The Happiness Culture: Zappos Isn’t a Company—it’s a way of life
The Happiness Culture: Zappos Isn’t a Company—it’s a way of life

Zappos might be an online retailer that hinges on customer service, but it’s ultimately its culture that comes first.

There’s a good chance you’re already familiar with Zappos—that certain online retailer you’ve probably drained hours on while sifting through shoes, clothes and other random things.

But to truly know Zappos, you first need to understand its CEO, Tony Hsieh. Under his guidance, Zappos has been operating as a full-blown “Holocracy” since 2015, an experimental way of running a company that gets rid of traditional manager roles and job titles. It’s intended to eliminate bureaucracy and fuel innovation. And it’s helped the $1.2 billion company consistently rank on Fortune’s “100 Best Places to Work” list for seven straight years (among many other things, of course).

But first, let’s back track. For Hsieh, it all starts with LinkExchange, an Internet advertising cooperative he founded. He sold his company to Microsoft in 1998 for $265 million—not because he wanted the money, but because he disliked going to work for his own company.

“The company culture ended up going downhill, and it ended up being not a fun place to work anymore. As the company grew and we started hiring more and more employees, we realized that not everybody we hired was good for our culture,” Hsieh told the Chicago Tribune. “By the time we got to 100 people, I, myself, was dreading getting out of bed in the morning to go to my own company.”

When he started thinking that way, he couldn’t help but wonder how all of his employees felt. At that moment, he vowed that he wouldn’t make that same mistake when taking the reins at online retailer Zappos. That’s why, today, if you ask Hsieh what the top priority at Zappos is, he’ll say its company culture—not customer service.

“Our whole belief is if you get the culture right, then most of the other stuff, like delivering great customer service or building a long-term brand or business, will just be a natural byproduct,” Hsieh said.

Hsieh decided to implement 10 core values that would come to represent Zappos.

Deliver WOW Through Service

Embrace and Drive Change

Create Fun and a Little Weirdness

Be Adventurous, Creative, an Open-Minded

Pursue Growth and Learning

Build Open and Honest Relationships with Communication

Build a Positive Team and Family Spirit

Do More with Less

Be Passionate and Determined

Be Humble

“Researchers found it actually doesn’t matter what your core values are. What matters is that you have them and you align the entire organization around them; and you’re willing to hire and fire people based on having nothing to do with their actual job performance,” Hsieh said.

During the interview process, the human resources department at Zappos does a separate set of interviews purely for core values and culture. And Hsieh admits that they will fire people independently of their actual job performance based on whether they’re living or subscribing to Zappos’ core values.

All new Zappos employees are greeted with a four-week training program.
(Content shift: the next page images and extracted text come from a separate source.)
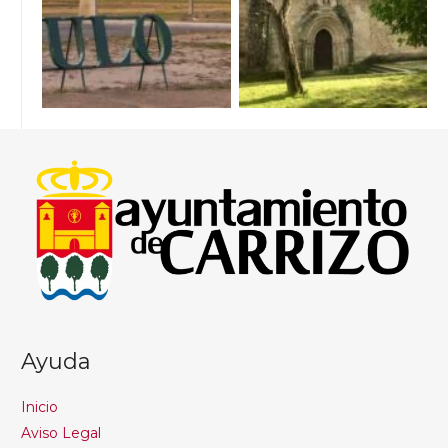
Ayuda
Inicio
Aviso Legal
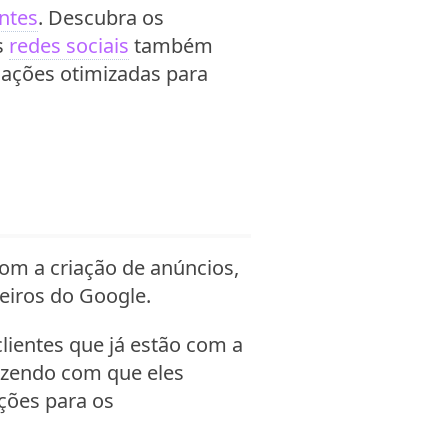
entes
. Descubra os
s
redes sociais
também
r ações otimizadas para
om a criação de anúncios,
eiros do Google.
lientes que já estão com a
azendo com que eles
ções para os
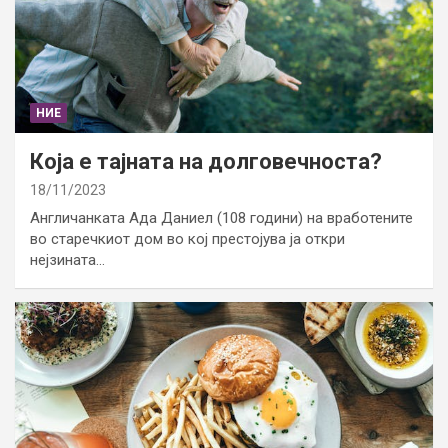
НИЕ
Која е тајната на долговечноста?
18/11/2023
Англичанката Ада Даниел (108 години) на вработените
во старечкиот дом во кој престојува ја откри
нејзината…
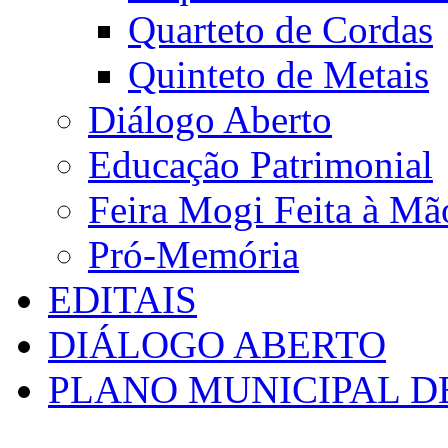
Quarteto de Cordas
Quinteto de Metais
Diálogo Aberto
Educação Patrimonial
Feira Mogi Feita à Mã
Pró-Memória
EDITAIS
DIÁLOGO ABERTO
PLANO MUNICIPAL D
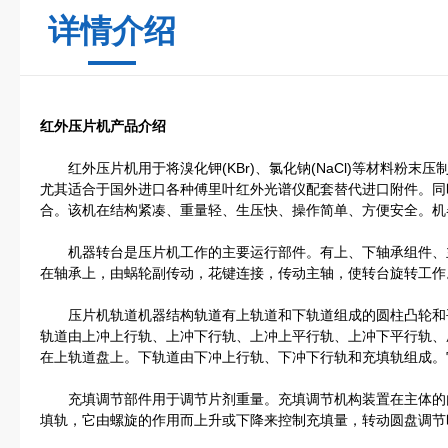
详情介绍
红外压片机产品介绍
红外压片机用于将溴化钾(KBr)、氯化钠(NaCl)等材料粉末
尤其适合于国外进口各种傅里叶红外光谱仪配套替代进口附件。同
合。该机在结构紧凑、重量轻、生压快、操作简单、方便安全。机
机器转台是压片机工作的主要运行部件。有上、下轴承组件、
在轴承上，由蜗轮副传动，花键连接，传动主轴，使转台旋转工作
压片机轨道机器结构轨道有上轨道和下轨道组成的圆柱凸轮和
轨道由上冲上行轨、上冲下行轨、上冲上平行轨、上冲下平行轨、
在上轨道盘上。下轨道由下冲上行轨、下冲下行轨和充填轨组成。
充填调节部件用于调节片剂重量。充填调节机构装置在主体的
填轨，它由螺旋的作用而上升或下降来控制充填量，转动圆盘调节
At the end of the first week everyone is offered $2,000 to quit. The offer stands until the end of the fourth week. Zappos wants employees who really want to work for them and no one else.

Everyone is challenged to make at least one improvement, every week, that makes Zappos better reflect its core values. Both personal and professional growth is expected.
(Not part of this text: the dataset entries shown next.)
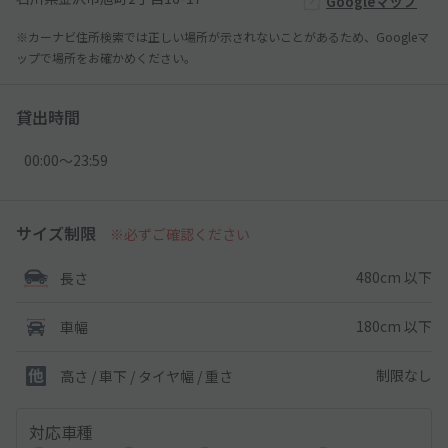
Googleマップ
※カーナビ住所検索では正しい場所が示されないことがあるため、Googleマ
ップで場所をお確かめください。
貸出時間
00:00〜23:59
サイズ制限
※必ずご確認ください
480cm 以下
長さ
180cm 以下
車幅
制限なし
高さ / 車下 / タイヤ幅 /
重さ
対応車種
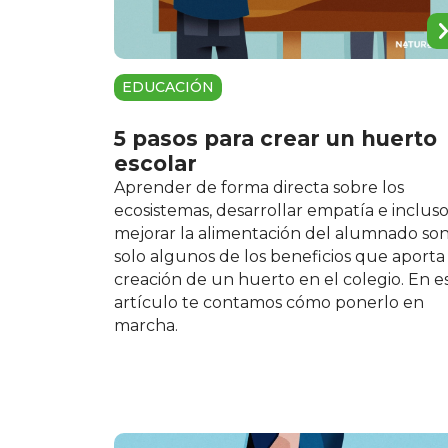
EDUCACIÓN
5 pasos para crear un huerto
escolar
Aprender de forma directa sobre los
ecosistemas, desarrollar empatía e inclus
mejorar la alimentación del alumnado so
solo algunos de los beneficios que aporta 
creación de un huerto en el colegio. En e
artículo te contamos cómo ponerlo en
marcha.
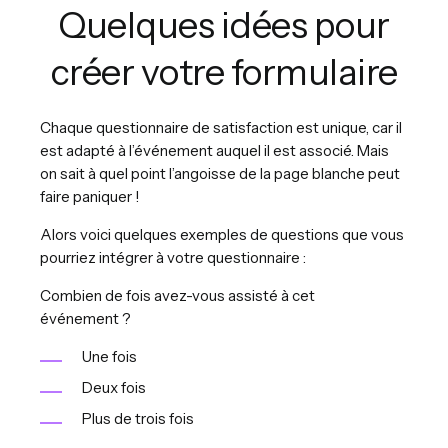
Quelques idées pour
créer votre formulaire
Chaque questionnaire de satisfaction est unique, car il
est adapté à l’événement auquel il est associé. Mais
on sait à quel point l’angoisse de la page blanche peut
faire paniquer !
Alors voici quelques exemples de questions que vous
pourriez intégrer à votre questionnaire :
Combien de fois avez-vous assisté à cet
événement ?
Une fois
Deux fois
Plus de trois fois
Zappos also doesn't hire very experienced workers. They bring almost everyone in at an entry level and grow their talent from within. All employees can access 30 different courses created by Zappos exclusively for their staff.

“What we learned over the years at Zappos is there is a huge, huge difference between motivating and inspiring,” the executive said. “If you can inspire your employees through a vision that has a higher purpose or by having values, then you can actually accomplish so much more, and you don’t really need to worry about the motivation part. It just kind of takes care of itself.”